Two more pieces of context here: 1. The IETF allows code point registrations based purely on the existence of a specification, and the pure ML-KEM code points have already been assigned (https://www.iana.org/assignments/tls-parameters/tls-paramete...). The question at hand is whether the IETF will publish an RFC documenting the ML-KEM cipher suites [edited to make clear that ML-KEM is documented already].
2. It is also possible to publish an RFC via what's called "Independent Submission" (https://www.rfc-editor.org/authors/rfc-independent-submissio...), which is not subject to the IETF Consensus process. This is, for instance, how the GOST RFC (https://datatracker.ietf.org/doc/rfc9367/) was published. If the IETF opts not to publish this draft, the authors can still submit it to the Independent Submissions Editor.
Further the draft that this is all about does not make a recommendation for its use. The currently IETF-recommended TLS algorithms are: X25519MLKEM768, x448, x25519, secp384r1, secp256r1.
As noted by someone on the IETF list [1] there are already ML-KEM-only implementations in various libraries, so if we want interoperability then it's best to have a standard document. No one is forcing anyone to use this algorithm, and it's not even 'officially' recommended (per above).
[1] https://mailarchive.ietf.org/arch/msg/tls/SXo4iVmp0ng_vi57ce...

» **Exercise data**:
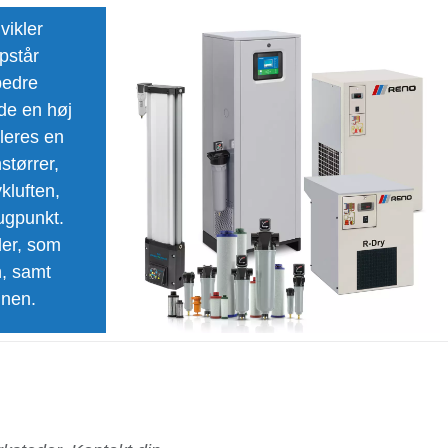
vikler
pstår
bedre
lde en høj
lleres en
størrer,
kluften,
dugpunkt.
ler, som
, samt
inen.
 for at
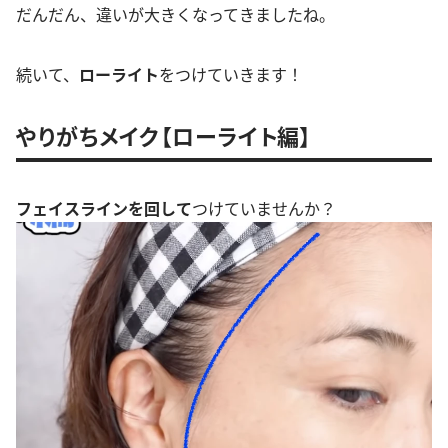
だんだん、違いが大きくなってきましたね。
続いて、
ローライト
をつけていきます！
やりがちメイク【ローライト編】
フェイスラインを回して
つけていませんか？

» **Written task**:
Answer these from the text on ML-KEM at the IETF:
(a) Which RFC does the text name as published through Independent Submission?
(b) Which TLS algorithms are currently IETF-recommended?
(c) Why is a standard document best for interoperability?
None of the data is needed here.

» **Response box**:
(a) The GOST RFC.
(b) X25519MLKEM768, x448, x25519, secp384r1 and secp256r1.
(c) Various libraries already have ML-KEM-only implementations.